Balts marking human chain that broke Soviet rule
RIGA (AFP) — The Baltic states of Estonia, Latvia and Lithuania are seeking some anti-recession relief as they mark the heady days of 1989, when two million people linked hands to oppose Soviet rule.
Latvian Inga Bruvere can’t recall where she stood in the 600-kilometre (375-mile) human chain that stretched from the Estonian capital Tallinn, via Riga in her homeland and south to Vilnius in Lithuania.
But she has never forgotten that Wednesday, August 23.
“It felt like I was asleep during the Soviet years, and someone offered to wake me up,’’ Bruvere, 46, told AFP.
Estonian Ulo Nugis, 65, said he stood with colleagues after marching to the chain with a factory band.
“The feeling of solidarity in the Baltic chain was extraordinary, something you remember forever,’’ said Nugis, who as a lawmaker in 1990-1992 steered Estonia to freedom.
Both will be among the crowds Saturday and Sunday commemorating the watershed in the Balts’ drive for independence from Moscow — finally achieved as the Soviet Union crumbled in 1991.
Participants won’t re-enact the actual chain — mustering two million people from a total seven million is a tall order — but events include a 24-hour relay along the route.
Runners will include Latvia’s President Valdis Zatlers, 54.
“Twenty years ago, the people of Estonia, Latvia and Lithuania joined hands to dream the dream of freedom,’’ Zatlers said this week.
“The strength of unity among the three nations meant that the whole world heard us.
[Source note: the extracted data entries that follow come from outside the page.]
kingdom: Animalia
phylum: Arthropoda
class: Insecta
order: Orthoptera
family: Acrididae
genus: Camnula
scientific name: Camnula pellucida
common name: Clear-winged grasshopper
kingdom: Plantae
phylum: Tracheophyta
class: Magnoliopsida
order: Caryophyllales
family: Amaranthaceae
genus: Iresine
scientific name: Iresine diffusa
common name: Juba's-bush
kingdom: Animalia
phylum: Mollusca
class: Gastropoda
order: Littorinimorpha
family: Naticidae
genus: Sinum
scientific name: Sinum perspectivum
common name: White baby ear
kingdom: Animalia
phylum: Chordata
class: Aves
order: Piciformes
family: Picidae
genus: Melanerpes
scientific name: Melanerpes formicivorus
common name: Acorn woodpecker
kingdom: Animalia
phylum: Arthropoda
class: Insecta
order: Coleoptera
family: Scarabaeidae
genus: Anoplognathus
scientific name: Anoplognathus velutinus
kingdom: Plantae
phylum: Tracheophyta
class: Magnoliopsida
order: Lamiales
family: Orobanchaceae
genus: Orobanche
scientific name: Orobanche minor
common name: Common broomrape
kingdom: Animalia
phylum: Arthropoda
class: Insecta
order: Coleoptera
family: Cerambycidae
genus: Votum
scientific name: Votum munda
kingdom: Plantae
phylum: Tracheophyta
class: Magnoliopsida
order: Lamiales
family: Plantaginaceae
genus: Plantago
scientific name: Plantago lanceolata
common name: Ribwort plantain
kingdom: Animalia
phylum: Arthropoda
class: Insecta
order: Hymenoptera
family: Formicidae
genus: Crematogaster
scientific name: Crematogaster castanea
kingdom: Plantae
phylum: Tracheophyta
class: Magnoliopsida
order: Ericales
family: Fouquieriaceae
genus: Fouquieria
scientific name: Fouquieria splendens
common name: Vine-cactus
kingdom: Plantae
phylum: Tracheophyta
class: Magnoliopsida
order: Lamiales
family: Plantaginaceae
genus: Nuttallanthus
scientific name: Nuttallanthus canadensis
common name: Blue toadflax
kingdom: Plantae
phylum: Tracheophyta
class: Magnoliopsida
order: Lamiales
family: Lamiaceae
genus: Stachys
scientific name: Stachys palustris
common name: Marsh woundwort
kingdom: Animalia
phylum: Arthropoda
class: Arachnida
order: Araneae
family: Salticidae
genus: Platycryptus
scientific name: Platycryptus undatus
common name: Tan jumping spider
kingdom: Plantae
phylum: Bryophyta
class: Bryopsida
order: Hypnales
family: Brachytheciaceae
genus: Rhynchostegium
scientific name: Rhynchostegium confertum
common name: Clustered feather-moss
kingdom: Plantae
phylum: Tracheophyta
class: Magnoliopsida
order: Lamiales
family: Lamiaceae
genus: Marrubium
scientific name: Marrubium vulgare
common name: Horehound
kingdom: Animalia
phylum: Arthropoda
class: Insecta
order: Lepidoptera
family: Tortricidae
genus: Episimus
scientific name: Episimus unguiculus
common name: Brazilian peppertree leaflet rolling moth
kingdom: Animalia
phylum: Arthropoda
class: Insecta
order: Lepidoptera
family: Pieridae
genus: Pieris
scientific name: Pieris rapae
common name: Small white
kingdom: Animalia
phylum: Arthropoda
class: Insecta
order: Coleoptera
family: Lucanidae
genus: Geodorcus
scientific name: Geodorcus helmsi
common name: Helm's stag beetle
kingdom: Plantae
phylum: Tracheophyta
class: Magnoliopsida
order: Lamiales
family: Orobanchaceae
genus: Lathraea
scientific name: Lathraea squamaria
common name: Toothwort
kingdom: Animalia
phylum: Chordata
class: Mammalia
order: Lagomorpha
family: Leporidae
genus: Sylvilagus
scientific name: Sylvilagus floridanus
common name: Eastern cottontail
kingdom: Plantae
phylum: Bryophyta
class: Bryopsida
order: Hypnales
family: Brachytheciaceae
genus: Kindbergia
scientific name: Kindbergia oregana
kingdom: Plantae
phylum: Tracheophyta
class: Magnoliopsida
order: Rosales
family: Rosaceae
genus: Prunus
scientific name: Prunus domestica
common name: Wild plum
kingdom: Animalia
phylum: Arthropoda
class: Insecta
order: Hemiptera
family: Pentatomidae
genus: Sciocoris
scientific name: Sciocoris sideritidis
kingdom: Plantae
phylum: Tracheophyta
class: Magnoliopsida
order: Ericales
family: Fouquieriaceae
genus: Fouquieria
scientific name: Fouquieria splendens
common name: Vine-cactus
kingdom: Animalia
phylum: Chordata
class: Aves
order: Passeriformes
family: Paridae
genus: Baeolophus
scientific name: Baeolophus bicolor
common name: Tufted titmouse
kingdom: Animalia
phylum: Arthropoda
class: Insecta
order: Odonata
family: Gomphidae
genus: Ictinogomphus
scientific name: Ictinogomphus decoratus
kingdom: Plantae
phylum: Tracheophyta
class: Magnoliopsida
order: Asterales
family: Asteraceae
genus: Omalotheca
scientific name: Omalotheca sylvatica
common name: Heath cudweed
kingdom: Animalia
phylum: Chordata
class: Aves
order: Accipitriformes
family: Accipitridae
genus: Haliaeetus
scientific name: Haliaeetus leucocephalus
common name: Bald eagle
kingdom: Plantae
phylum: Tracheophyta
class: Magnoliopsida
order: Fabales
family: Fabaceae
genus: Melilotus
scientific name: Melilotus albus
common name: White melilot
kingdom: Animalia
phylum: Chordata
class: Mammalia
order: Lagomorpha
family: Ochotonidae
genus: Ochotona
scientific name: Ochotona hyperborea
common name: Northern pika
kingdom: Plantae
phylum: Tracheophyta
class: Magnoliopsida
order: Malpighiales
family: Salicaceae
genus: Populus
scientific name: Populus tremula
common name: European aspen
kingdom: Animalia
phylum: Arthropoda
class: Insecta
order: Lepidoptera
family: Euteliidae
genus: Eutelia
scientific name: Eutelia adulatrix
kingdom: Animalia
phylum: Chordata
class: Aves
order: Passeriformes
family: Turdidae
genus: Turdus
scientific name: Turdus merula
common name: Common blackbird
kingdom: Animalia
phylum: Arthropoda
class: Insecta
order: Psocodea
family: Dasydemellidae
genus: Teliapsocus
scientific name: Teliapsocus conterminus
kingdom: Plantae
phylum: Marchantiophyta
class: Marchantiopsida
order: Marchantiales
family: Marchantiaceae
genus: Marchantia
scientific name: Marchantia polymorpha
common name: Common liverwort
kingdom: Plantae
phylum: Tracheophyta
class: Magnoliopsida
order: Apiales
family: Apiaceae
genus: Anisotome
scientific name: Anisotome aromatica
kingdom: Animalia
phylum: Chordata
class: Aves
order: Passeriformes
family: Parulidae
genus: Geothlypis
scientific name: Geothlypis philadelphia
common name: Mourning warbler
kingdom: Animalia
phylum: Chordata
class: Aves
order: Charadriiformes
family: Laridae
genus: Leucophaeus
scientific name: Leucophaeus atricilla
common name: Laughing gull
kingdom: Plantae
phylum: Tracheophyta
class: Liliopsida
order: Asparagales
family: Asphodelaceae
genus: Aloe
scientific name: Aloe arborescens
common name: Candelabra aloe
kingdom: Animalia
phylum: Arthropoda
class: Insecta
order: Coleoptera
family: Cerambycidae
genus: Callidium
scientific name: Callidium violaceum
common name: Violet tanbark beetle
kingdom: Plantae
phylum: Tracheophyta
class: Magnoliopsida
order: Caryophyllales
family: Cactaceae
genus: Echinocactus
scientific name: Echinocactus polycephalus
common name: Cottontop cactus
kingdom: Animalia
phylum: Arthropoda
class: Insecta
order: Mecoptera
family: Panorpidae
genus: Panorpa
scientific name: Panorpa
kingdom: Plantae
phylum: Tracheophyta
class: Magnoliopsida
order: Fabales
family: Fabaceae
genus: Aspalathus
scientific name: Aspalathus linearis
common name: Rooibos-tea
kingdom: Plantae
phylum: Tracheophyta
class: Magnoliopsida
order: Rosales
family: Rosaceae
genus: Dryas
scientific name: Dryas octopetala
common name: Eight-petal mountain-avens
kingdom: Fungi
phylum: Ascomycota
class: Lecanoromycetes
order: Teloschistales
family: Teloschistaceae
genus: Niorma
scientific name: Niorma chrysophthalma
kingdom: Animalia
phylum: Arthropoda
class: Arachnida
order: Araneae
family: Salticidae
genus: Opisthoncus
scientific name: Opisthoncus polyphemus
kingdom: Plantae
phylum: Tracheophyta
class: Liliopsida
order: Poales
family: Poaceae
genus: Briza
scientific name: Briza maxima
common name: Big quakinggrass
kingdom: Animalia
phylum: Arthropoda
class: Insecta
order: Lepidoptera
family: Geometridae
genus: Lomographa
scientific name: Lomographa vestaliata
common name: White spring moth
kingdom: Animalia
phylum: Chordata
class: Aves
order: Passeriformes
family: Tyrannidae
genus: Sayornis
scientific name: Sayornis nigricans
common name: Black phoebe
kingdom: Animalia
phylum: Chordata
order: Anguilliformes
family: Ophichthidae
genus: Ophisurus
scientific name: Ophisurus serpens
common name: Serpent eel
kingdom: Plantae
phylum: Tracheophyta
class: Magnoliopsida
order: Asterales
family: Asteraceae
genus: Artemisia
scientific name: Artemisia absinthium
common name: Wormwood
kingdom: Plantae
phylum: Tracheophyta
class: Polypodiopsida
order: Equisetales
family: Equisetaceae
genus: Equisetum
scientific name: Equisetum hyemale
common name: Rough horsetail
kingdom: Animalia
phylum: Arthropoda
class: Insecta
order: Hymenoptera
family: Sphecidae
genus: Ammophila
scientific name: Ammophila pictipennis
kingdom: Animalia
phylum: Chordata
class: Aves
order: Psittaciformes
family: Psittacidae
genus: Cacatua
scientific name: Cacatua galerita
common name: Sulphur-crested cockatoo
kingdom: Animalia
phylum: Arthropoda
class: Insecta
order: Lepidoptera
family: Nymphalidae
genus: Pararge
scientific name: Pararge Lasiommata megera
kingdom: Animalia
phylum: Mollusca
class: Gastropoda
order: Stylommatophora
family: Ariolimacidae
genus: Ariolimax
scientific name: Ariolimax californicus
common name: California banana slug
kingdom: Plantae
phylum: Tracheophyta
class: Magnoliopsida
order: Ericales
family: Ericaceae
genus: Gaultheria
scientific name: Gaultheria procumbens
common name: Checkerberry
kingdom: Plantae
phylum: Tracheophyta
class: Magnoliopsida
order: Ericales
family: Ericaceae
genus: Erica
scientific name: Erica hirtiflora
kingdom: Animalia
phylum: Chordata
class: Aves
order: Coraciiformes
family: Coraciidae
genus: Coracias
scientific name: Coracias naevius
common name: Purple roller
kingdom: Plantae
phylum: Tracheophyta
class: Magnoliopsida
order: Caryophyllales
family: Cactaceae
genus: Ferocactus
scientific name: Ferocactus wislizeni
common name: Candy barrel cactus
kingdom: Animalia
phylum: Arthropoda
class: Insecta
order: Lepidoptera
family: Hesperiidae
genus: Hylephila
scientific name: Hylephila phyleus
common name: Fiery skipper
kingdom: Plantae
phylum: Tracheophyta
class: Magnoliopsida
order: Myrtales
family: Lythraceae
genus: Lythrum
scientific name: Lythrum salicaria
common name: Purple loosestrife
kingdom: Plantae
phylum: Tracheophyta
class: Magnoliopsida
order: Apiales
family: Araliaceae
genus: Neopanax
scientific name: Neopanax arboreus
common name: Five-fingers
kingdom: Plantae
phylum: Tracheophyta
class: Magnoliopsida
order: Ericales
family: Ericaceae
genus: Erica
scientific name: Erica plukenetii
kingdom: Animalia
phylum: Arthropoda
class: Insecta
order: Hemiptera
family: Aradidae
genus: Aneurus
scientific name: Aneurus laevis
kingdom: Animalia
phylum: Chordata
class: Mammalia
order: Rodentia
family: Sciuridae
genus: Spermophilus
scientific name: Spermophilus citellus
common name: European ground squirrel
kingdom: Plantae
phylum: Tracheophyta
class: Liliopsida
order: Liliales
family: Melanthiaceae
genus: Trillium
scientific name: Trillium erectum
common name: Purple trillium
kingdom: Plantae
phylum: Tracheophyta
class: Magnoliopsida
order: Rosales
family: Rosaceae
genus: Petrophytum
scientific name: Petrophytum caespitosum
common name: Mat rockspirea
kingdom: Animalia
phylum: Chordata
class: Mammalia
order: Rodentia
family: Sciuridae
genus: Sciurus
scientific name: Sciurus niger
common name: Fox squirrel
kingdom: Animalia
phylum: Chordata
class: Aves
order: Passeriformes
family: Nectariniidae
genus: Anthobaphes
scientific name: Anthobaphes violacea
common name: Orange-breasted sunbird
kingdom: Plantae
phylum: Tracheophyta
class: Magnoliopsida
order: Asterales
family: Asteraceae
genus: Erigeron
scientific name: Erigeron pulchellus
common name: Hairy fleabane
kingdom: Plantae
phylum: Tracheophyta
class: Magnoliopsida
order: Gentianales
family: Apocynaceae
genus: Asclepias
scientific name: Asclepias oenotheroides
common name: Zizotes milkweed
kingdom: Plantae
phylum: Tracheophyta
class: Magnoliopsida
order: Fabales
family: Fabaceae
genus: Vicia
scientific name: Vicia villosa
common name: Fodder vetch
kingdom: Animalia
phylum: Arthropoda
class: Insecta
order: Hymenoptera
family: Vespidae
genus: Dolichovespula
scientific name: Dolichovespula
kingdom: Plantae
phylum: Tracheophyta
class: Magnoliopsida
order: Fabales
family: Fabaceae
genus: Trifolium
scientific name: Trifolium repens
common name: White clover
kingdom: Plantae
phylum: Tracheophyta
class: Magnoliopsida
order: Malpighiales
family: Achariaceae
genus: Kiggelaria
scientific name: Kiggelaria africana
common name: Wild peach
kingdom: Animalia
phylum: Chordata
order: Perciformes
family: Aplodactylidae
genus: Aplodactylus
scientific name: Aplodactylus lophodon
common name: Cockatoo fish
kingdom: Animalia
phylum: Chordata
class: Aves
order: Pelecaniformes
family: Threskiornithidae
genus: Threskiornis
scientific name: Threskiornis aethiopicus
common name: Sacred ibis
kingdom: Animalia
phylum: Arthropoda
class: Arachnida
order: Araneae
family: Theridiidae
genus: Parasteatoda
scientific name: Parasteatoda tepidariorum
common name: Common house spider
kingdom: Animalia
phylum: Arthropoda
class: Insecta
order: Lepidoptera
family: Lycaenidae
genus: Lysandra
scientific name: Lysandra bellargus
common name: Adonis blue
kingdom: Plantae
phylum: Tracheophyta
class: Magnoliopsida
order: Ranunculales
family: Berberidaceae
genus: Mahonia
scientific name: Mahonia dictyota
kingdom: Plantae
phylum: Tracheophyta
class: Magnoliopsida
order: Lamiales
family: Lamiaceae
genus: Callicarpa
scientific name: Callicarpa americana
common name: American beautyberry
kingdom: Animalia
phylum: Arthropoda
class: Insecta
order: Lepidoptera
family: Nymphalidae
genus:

The event was recalled as a unique testimony of the Singing Revolution,’’ he said.
The “Singing Revolution’’ began in 1987, rooted in the region’s vibrant choral tradition. Hundreds of thousands massed to sing banned, patriotic hymns.
Footage of the human chain was this year inscribed in UNESCO’s Memory of the World Register, a list of 193 archives of global significance. August 23, 1989 was deeply symbolic.
It was the 50th anniversary of the notorious Molotov-Ribbentrop Pact, a non-aggression deal the Soviet Union and Nazi Germany signed a week before World War II.
The pact — which many Russian historians argue was essential because the West failed repeatedly to stand up to Nazi expansion — included secret protocols carving up Poland and allotting the Baltic states to the Soviets.
Berlin and Moscow invaded Poland in September 1939. In 1940 the Soviets annexed the Baltic trio, which had only been independent since Tsarist Russia’s demise during World War I.